The Association of British Insurers (ABI) and the Investment Management Association (IMA) have written to the Government asking for clarification on personal accounts limits in the Pensions Bill.
Conflicting statements have been made by Pensions Minister James Purnell and Lord MacKenzie, over annual limits for personal accounts schemes.
Speaking at the ABI Chairman’s dinner on 4 June, Purnell said: “We are determined that personal accounts will complement rather than replace existing employer schemes.
“That’s why we put in an annual limit for individuals in the personal accounts scheme of £3,600. And that’s why we’ve said there will be no transfers to and from existing schemes to personal accounts.”
However, Purnell this contradicts a statement made by Lord MacKenzie in the House of Lords on 3 June when he said:
“We have not put the amount of the contribution limit in the Bill, because we want to allow the annual contribution to operate flexibly,” MacKenzie said.

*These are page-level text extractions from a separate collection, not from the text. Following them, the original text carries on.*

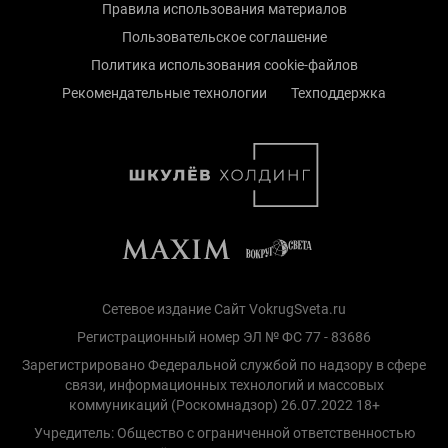
Правила использования материалов
Пользовательское соглашение
Политика использования cookie-файлов
Рекомендательные технологии
Техподдержка
Сетевое издание Сайт VokrugSveta.ru
Регистрационный номер ЭЛ № ФС 77 - 83686
Зарегистрировано Федеральной службой по надзору в сфере
связи, информационных технологий и массовых
коммуникаций (Роскомнадзор) 26.07.2022 18+
Учредитель: Общество с ограниченной ответственностью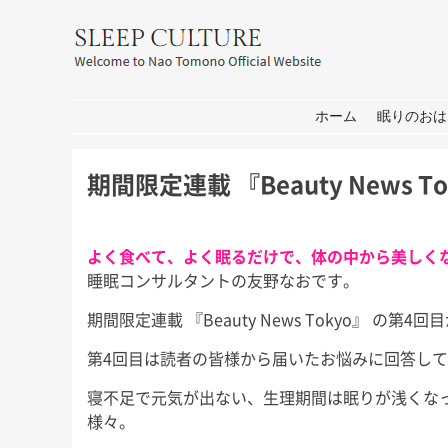
友野なお公式サイト：SLEEP CULT
コンテンツへ移動
ホーム
眠りのおは
期間限定連載 『Beauty News T
よく食べて、よく眠るだけで、体の中から美しく
睡眠コンサルタントの友野なおです。
期間限定連載 『Beauty News Tokyo』 の第4
第4回目は読者の皆様から届いたお悩みに回答し
寝不足で元気が出ない、生理期間は眠りが浅くな
様々。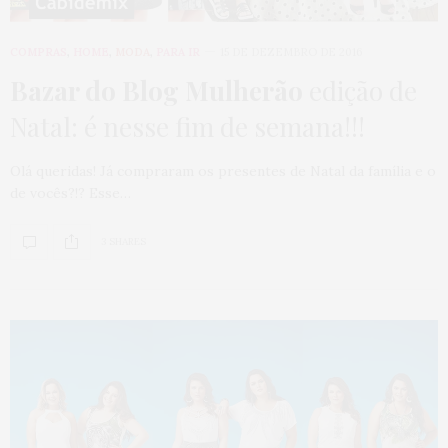
COMPRAS
,
HOME
,
MODA
,
PARA IR
15 DE DEZEMBRO DE 2016
Bazar do Blog Mulherão
edição de
Natal: é nesse fim de semana!!!
Olá queridas! Já compraram os presentes de Natal da família e o
de vocês?!? Esse…
3 SHARES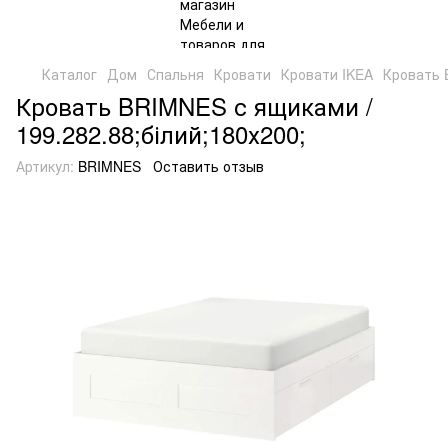
Каталог
Дом
Спальня
Кровати
Кровати IKEA
Кровать 
Кровать BRIMNES с ящиками /
199.282.88;білий;180х200;
Артикул:
BRIMNES
Оставить отзыв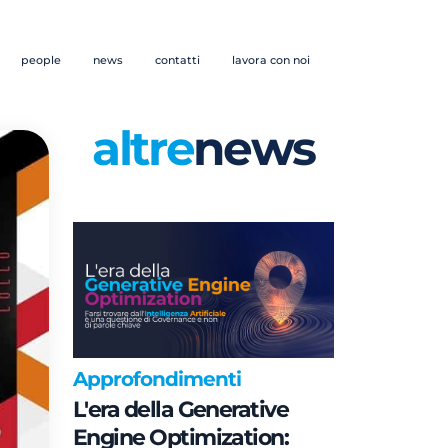
people
news
contatti
lavora con noi
altre
news
Approfondimenti
L'era della Generative
Engine Optimization: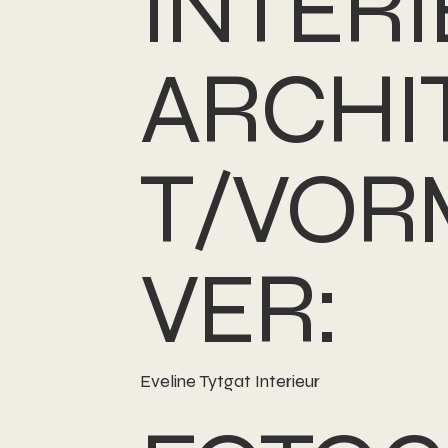
INTER
ARCHI
T/VOR
VER:
Eveline Tytgat Interieur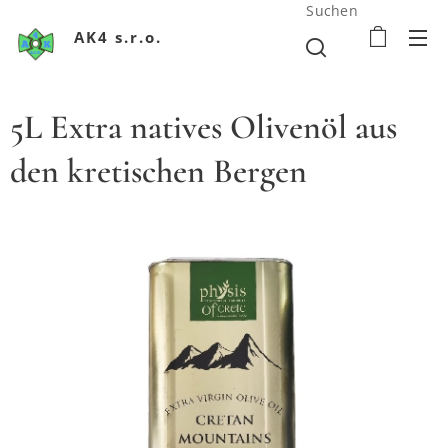
Suchen
AK4 s.r.o.
5L Extra natives Olivenöl aus
den kretischen Bergen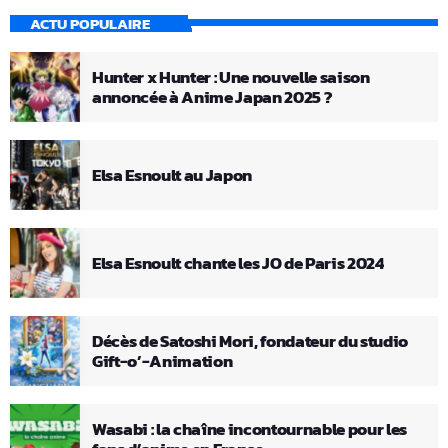
ACTU POPULAIRE
Hunter x Hunter : Une nouvelle saison
annoncée à Anime Japan 2025 ?
Elsa Esnoult au Japon
Elsa Esnoult chante les JO de Paris 2024
Décès de Satoshi Mori, fondateur du studio
Gift-o’-Animation
Wasabi : la chaîne incontournable pour les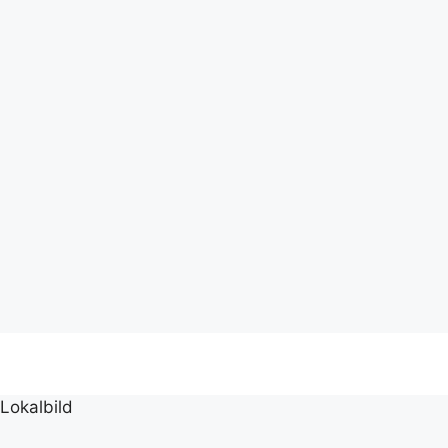
Lokalbild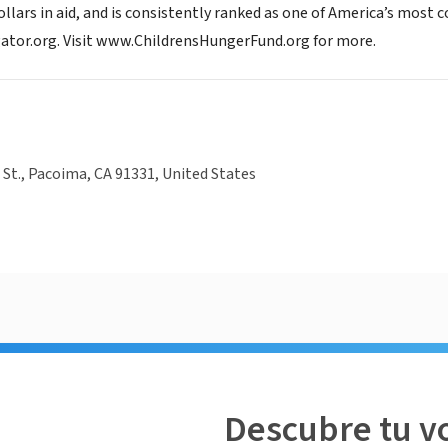
dollars in aid, and is consistently ranked as one of America’s most
ator.org. Visit www.ChildrensHungerFund.org for more.
 St., Pacoima, CA 91331, United States
Descubre tu v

“The wide enabling powers will allow for the higher contribution limit in the first year of the scheme’s operation and for a lifetime lump-sum contribution to run alongside the annual contribution limit. We need to consider whether to introduce this additional complexity when the scheme is introduced or wait for the review of the contribution limit in 2017.”
Both the ABI and IMA believe a £3,600 cap on personal accounts would be the most appropriate, and say a rolling or flexible cap could undermine the private pensions industry.